Victor Vianna *
Uma lembrança do meu tempo de meninice, que me veio à memória nesse momento de calamidade pública, é o provérbio matriarcal, “Hoje você não vai pra rua nem aqui, nem na China”. A entoação soava como uma ameaça de castigo, mas poderia ser uma forma menos nobre de apontar que, no Oriente, as pessoas gostavam de permanecer mais tempo dentro de casa, em seus afazeres domésticos. Sendo uma coisa ou outra, o certo era que a pessoa não ia pra rua e pronto. Não se imaginava, naquela época, uma possível existência de direitos e garantias fundamentais, como o salvo conduto de ir e vir. Era ordem imperial. Cumpria-se.
Nesses tempos de Coronavírus, quando a orientação ou determinação é ficar em casa em tempo integral, tem-se tempo para todos os afazeres domésticos, como por exemplo, cuidado com as plantas e pets, organização da caixa de ferramentas, lubrificação das dobradiças, arrumação de gavetas e documentos, revisão de álbuns de fotografias e, principalmente, tempo para reflexões.
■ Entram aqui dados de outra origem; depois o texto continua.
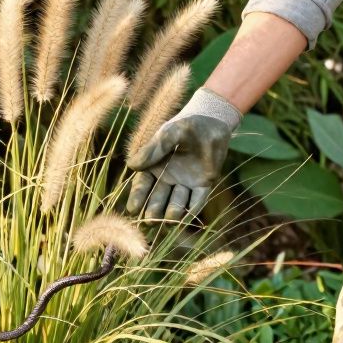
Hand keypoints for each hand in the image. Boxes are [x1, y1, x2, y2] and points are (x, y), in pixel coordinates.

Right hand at [126, 88, 239, 219]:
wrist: (211, 121)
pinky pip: (197, 201)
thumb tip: (131, 165)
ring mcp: (185, 184)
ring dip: (172, 213)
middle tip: (149, 221)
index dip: (137, 198)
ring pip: (176, 203)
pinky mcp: (203, 185)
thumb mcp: (168, 135)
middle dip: (153, 210)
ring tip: (168, 220)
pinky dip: (191, 210)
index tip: (132, 210)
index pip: (143, 186)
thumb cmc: (185, 125)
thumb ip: (153, 151)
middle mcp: (168, 179)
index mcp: (154, 168)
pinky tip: (185, 219)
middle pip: (158, 199)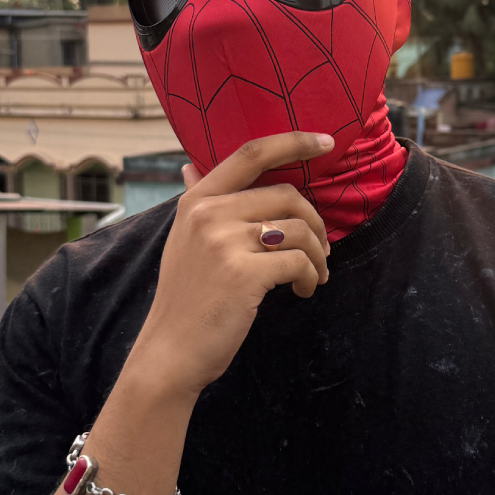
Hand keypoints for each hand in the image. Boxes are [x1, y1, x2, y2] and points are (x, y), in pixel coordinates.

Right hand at [128, 131, 334, 400]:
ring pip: (298, 228)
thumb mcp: (182, 241)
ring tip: (314, 276)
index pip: (250, 153)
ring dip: (318, 255)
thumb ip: (195, 200)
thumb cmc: (186, 298)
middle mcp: (208, 213)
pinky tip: (303, 291)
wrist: (169, 353)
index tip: (325, 142)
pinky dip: (311, 277)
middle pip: (286, 194)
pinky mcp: (243, 273)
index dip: (292, 141)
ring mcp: (224, 242)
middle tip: (321, 250)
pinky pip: (299, 261)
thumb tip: (189, 164)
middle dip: (315, 222)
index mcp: (196, 200)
Gastei também algumas horas abraçando uma expectativa de ficar rico. Se o plano desse certo, eu poderia comprar uma fazenda e me livrar do confinamento doméstico. Tenho todo o projeto anotado. O futebol nas tardes de domingo, pela TV, degustando uma “gelada”, estava cancelado. A própria “gelada” foi cancelada, por medida de precaução. Visivelmente preocupado, o filho mais velho tentava me consolar:
– É melhor evitar, né pai. O álcool pode baixar a sua imunidade. Tenha paciência que essa praga logo vai passar.
Impedido de ir pra rua, por estar dentro do grupo de risco, soube que a roda de bate-papo na porta do “Bar do Chico” estava suspensa. Na verdade, não se via mais a porta do bar suspensa. Ficou arriada, trancada, a exemplo da maioria das portas do comércio. Juntar os amigos para jogar um carteado era proibido pelo governo. Corríamos o risco de sermos penalizados com prisão e multa, por provocar aglomerações. Disseram que quatro jogadores e meia dúzia de gatos pingados, que atuavam como plateia, poderiam contaminar o bairro inteiro com o terrível vírus. Os almoços de domingo e os aniversários foram paralisados. Parece que ninguém completou anos, nesses meses angustiantes. Abundaram os noticiários da TV, que insistentemente nos traziam notícias sobre o índice de contaminação e mortandade virótica por todo o mundo. Resignados, nada mais nos restou senão, ater-nos em casa.
Até então, meses atrás, vivia-se num mundo onde a toda poderosa “High Tech” ditava regras, criava moda e conceitos. Onde tudo era inovação e modernidade. Jamais iria-se imaginar que um micro-organismo, nascido lá no Oriente, traria tanta mudança na vida das pessoas aqui no distante Ocidente, do outro lado do mundo. De início, acreditava-se que o império chinês daria conta do vírus, mas não deu. E o mundo desmoronou, lembrando os ensinamentos de Karl Marx ao dizer que “tudo o que era sólido se desmancha no ar, …” Fatídica profecia.
Voltando às minhas lembranças da infância, passei muitas horas refletindo sobre o significado daquele jargão matriarcal e não entendi de que forma ele se encaixava no contexto daquela época. Mas hoje, melhor pensando, me parece fazer sentido como um desejo de vingança, onde as pessoas não podem ir pra rua; nem aqui, nem na China.
- É estudante de Jornalismo da UFSJ e produziu este texto sob a orientação do professor Paulo Caetano.